Boom!  It is finally done.  On Friday (11/5) night, Congress passed the long- awaited Infrastructure Investment and Jobs Act.  This bill allocates $43 billion for broadband infrastructure, and an incremental $23 billion for “projects and funding bearing upon digital inclusion.” $65 billion earmarked for broadband in total.   No surprise, this represents the largest single federal investment EVER in broadband.  
So the question becomes – now what?  A lot it seems.   One of the common threads in our write up has been that the pivot to fiber is happening at tremendous pace.  Giants such as AT&T have more than woken up to the fiber theme (note: the word ‘fiber’ was mentioned 37 times in its Q3’21 earnings call).  The smaller players have showed their fiber enthusiasm as well (note: Shentel’s recent move to ditch FWA in favor of a more ambitious fiber build).  

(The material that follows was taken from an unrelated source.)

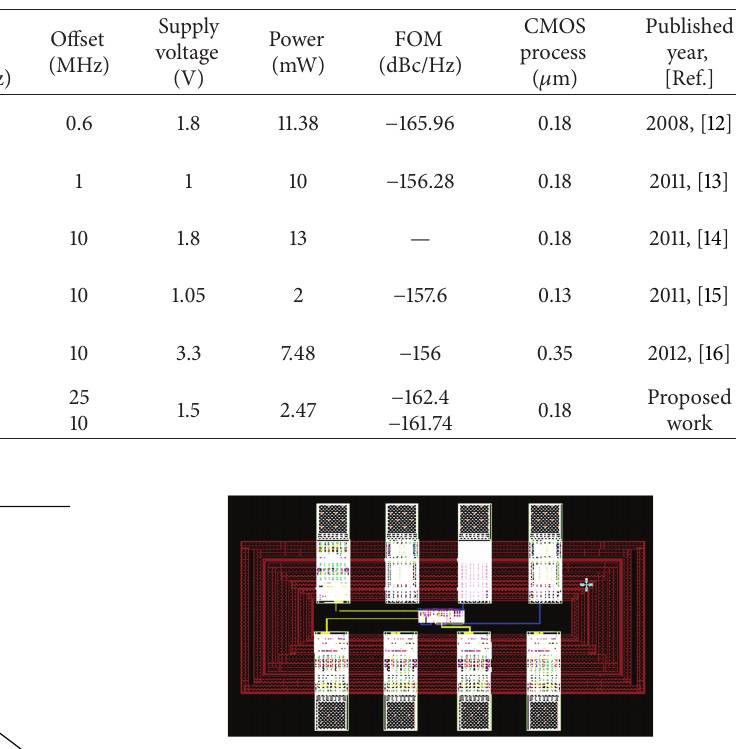
Table 1: Performance comparisons of CMOS ring-VCO.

While some of these are recent pivots, the fact is the industry have been moving down this fiber deep broadband path for the past several years.  According to USTelecom’s data, US Broadband Provider Cap-x for the last three years has been in the range of ~ $80B EACH year….even in the face of a pandemic.  By layering on the significant funding coming from this bill, what will the broadband world look like years from now with the pedal-to-the-metal at breakneck speed? 

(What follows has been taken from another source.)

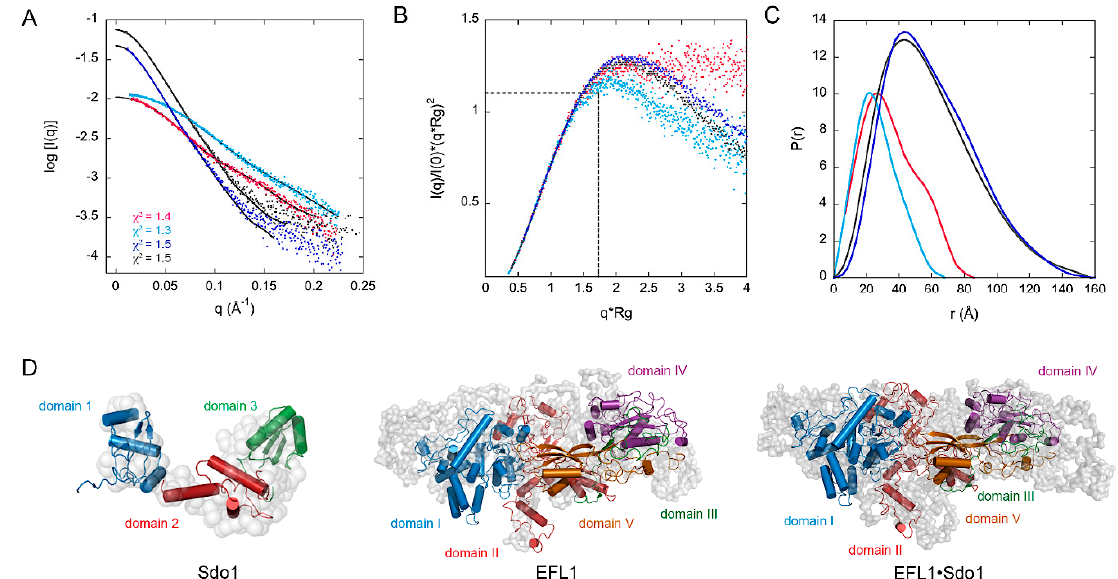
Figure 3. Solution structure of the yeast proteins Sdo1 and EFL1 alone and in complex. ( A ) Experimental scattering curves compared to the fit (solid traces) of the simulated curves calculated from homology models. ( B ) Dimensionless Kratky plot. The intersection of the dotted black trace corresponds to the value for bovine serum albumin. ( C ) Pair-distance distribution function plot, P(r). Color codes correspond to magenta—Sdo1, light blue—Sdo1 domains 2–3, grey—EFL1, and dark blue—Sdo1 • EFL1 complex. ( D ) Low resolution Small Angle X-ray Scattering (SAXS) envelopes of the studied proteins, showing the corresponding fitted homology models.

A company CEO recently said to me when observing all this fiber push – “I am saying this because you may be one of the few that remember….we are entering 1999 again.”  It was a curious comment because not only do I remember 1999 but I (vividly) remember the telecom balloon going ‘pop’ two years after.  And it was….ummm…not fun. 

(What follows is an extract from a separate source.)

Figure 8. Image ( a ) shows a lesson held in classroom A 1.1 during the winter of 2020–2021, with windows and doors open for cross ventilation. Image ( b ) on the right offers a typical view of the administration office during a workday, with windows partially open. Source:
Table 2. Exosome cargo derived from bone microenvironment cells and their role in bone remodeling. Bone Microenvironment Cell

For those who don’t remember…the catalyst for the telecom bubble burst was the discovery of Worldcom’s fraud but there really was much more carnage looming about.  During that time it seemed like anyone with a pretty PowerPoint and snazzy marketing campaign could raise capital to build broadband.  Companies such as Covad, PSINet and Rhythms NetConnections were Wall Street darlings in the late 1990s (I remember being an associate analyst following them!).  At the time, these players were perceived to be viable alternatives to the Baby Bells (there were still about six of them at the time) for services like high-speed Internet access.  But all these players (as well as a host of others) ended up filing for bankruptcy protection in 2001.   
While the CLEC problem was they had to lease copper lines leased to them by larger carriers, the bigger picture issue was it was somewhat of a cowboy ‘build it and it will come’ mentality.  There are many facts which suggest that this time is much different.  Data from AT&T’s Q3’21 trending schedule shows that the only broadband adds that are in the black are the fiber ones (Non-Fiber and DSL continue to bleed red).    AT&T is not alone in this regard.    The demand for faster broadband speeds is very much there.
So can we just calmly say “That was then, and this is now?”  The answer: maybe.  
I fully acknowledge the idea of a broadband stimulus is nothing but good.  Who does not want to close the digital and homework divide?  We all know how heartbreaking it was seeing the pictures of kids sitting outside fast food restaurants at the height of COVID to grab on to their WiFi connection.  But the question to watch is how this money gets allocated and does it get into the right hands?
In my view, the key horses to watch will be the ones doing ‘think outside the box’ type moves.  Watch the likes of Conexon and other models that partner with the Co-ops (both electric and telecom) to become a more meaningful player in the market.   Another important trend to watch will be open networks.  The Europeans have embraced this model – yet, over on this side of the pond, they have been welcomed with much less fanfare.  But with billions of dollars raining down from the broadband gods….one has to wonder if these type of models finally find their sea legs.    If the capital is allocated in a way which will drive effective broadband builds in both underserved rural and urban (note: I live 14 miles north of Chicago and basically have the choice of one broadband provider!)  then a 2001-like event won’t happen.
However, if the ‘horses’ I describe above or ones like it get trampled or don’t get a chance to gallop out of the gates and the capital gets allocated to players who have the ‘broadband white board’ and not much else….then the ghosts of 2001 could come back to roost. 
So Washington can have a chest thumping moment for now – but how execution of the plan goes from here will be critical to say the least.